«Es gibt ein Drittes zwischen historischer Wahrheit und Lüge. Es trägt den Namen Evangelium»

Ein Titel, der garantiert dafür sorgt, dass kaum jemand weiterliest? Vielleicht – wäre aber schade.

Über Jesus und Gott reden: eine Zumutung, ja, salopp gesagt, ein Ablöscher? Denn wer glaubt heute noch an Gott und wer geht noch in die Kirche (der Schreibende zum Beispiel, aber aus beruflichen Gründen)? So gesehen war die Programmierung eines theologischen Zwiegesprächs zwischen dem Fraumünsterpfarrer Niklaus Peter und dem Nürnberger Theologieprofessor und Buchautor Ralf Frisch über Jesus unter dem Titel Nichts für schwache Nerven mutig. 

Um eine der Fragen zu beantworten: ja, man geht. Der weitläufige Kirchenraum war locker gefüllt, der Altersdurchschnitt merklich höher als an anderen von mir besuchten «Zürich liest»-Veranstaltungen. (Der Schreibende hat den Altersdurchschnitt nicht nach unten gezogen).

An Gott zu glauben – eine Zumutung? Man könnte es so sehen. Frisch hakt genau da ein und möchte uns mit seinem Buch das Gedankenexperiment Jesus, die Science Fiction Jesus zumuten. Im Laufe des Gesprächs stellten sich Zweifel darüber ein, was ein Nicht-Berufstheologe oder sonst an solchen Fragen Interessierter da zu suchen hatte. Im Grossen und Ganzen wartete der Austausch zwischen den Theoleogen mit keinen Überraschungen auf, das Verhältnis zwischen unstrittigen und provokativen Äusserungen war gut ausgewogen. Das heisst: Provokativ nur für solche, die sich über kritische Fragestellungen zu Gott noch aufregen. Für alle anderen haftet Sätzen wie «Wäre es nicht klüger gewesen, der Nachwelt den Kreuzestod zu ersparen? War die Auferstehung des Nazareners nur ein Hirngespinst?», längst nichts Himmelstürmendes mehr an.

Ralf Frisch – selber eine Art Science fiction

Und doch!
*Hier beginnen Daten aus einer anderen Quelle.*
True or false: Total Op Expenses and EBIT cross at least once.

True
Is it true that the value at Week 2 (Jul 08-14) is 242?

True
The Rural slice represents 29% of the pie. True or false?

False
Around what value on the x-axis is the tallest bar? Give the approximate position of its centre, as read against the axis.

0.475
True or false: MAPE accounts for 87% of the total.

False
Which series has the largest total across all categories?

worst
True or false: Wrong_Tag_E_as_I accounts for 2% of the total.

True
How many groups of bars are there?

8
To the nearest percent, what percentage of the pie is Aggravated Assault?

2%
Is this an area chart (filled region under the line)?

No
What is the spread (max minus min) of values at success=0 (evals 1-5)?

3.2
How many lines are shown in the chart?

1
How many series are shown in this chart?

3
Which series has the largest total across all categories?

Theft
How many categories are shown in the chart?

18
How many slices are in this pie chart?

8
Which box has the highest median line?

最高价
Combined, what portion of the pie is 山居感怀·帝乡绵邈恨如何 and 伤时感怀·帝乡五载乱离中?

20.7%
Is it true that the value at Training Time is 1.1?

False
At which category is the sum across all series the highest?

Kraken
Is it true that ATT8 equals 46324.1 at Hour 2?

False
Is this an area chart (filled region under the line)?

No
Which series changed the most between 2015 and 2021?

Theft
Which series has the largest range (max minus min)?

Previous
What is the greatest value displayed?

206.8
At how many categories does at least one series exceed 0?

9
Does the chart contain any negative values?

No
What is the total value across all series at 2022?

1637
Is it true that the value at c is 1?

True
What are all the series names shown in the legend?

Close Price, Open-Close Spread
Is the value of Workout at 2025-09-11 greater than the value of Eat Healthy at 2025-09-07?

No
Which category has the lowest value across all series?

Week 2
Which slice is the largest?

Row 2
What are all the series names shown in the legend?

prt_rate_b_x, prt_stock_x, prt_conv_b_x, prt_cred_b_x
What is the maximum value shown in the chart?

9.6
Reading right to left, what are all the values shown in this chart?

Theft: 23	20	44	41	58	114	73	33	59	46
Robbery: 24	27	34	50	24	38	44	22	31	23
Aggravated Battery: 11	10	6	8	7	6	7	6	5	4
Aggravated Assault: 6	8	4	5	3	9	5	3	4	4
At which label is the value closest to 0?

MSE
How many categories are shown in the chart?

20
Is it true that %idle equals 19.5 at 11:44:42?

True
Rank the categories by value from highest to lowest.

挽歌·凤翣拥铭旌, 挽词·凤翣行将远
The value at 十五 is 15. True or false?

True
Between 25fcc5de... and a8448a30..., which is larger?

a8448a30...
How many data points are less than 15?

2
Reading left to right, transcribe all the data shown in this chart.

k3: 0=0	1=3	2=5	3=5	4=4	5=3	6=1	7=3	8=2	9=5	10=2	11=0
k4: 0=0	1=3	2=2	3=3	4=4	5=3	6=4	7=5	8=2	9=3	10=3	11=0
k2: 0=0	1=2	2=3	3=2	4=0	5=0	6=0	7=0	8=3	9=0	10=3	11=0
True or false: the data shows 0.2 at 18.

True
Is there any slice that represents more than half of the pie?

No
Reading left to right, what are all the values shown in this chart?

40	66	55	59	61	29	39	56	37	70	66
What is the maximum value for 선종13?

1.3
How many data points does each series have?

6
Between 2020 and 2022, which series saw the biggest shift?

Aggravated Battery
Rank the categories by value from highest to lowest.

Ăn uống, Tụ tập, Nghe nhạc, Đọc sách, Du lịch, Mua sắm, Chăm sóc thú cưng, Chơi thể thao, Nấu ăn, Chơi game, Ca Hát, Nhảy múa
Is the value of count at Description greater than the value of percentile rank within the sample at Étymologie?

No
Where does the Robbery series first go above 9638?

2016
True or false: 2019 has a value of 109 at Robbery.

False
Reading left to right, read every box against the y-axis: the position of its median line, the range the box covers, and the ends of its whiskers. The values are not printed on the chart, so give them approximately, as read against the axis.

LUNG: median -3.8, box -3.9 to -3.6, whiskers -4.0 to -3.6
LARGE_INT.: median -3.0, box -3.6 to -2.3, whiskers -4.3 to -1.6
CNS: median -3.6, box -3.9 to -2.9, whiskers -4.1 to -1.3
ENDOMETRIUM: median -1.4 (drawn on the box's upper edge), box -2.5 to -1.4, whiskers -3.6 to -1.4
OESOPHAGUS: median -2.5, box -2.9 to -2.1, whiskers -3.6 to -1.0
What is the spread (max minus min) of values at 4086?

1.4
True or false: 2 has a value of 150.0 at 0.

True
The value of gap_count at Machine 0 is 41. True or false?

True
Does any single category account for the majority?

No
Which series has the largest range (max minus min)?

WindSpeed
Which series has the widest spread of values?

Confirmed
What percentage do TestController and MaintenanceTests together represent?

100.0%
Dank der aussergewöhnlichen Konstellation, die eine Überlagerung zwischen Live und Video schuf, gewann Ralf Frisch selber einen Fiktionscharakter, übergross auf Leinwand zu sehen und mit mächtigen Lautsprecherstimme durch den Raum dröhnend. Welch starkes Bild! Wahrscheinlich war diese Fiktion stärker als es ein physisch präsenter Referenten gewesen wäre. Dazu kam die wunderbar offene, fragend-provokative Musik von Querflöte, Horn und Saxophon, die im Zusammenspiel hervorragend klangen. Das musikalische Intermezzo brachte etwas Neues ins Spiel, das auch indifferente oder skeptische Menschen, so sie überhaupt anwesend waren, einnehmen oder wenigstens ansprechen konnte. 

Leider gab es immer wieder Gemeinplätze zu hören, es fiel irgendwann der Name Friedrich Bonhoeffer wie an jeder anständigen protestantischen Veranstaltung, und natürlich fehlte auch die heutige Themen-Trinität CoGreTru nicht. Die Rolle von Niklaus Peter hätte man sich durchaus etwas aktiver vorstellen können (wie diejenige seiner Frau an der Querflöte). Frisch war übermächtig, nicht nur bildlich, ein Dialog fand kaum statt.

Das Bild bleibt

Fazit: Starke Nerven brauchte es nicht unbedingt, es hätte genügt, die eigenen Gedanken ausserhalb des üblichen Rahmens schweifen zu lassen. Aber was bleibt, ist das Bild.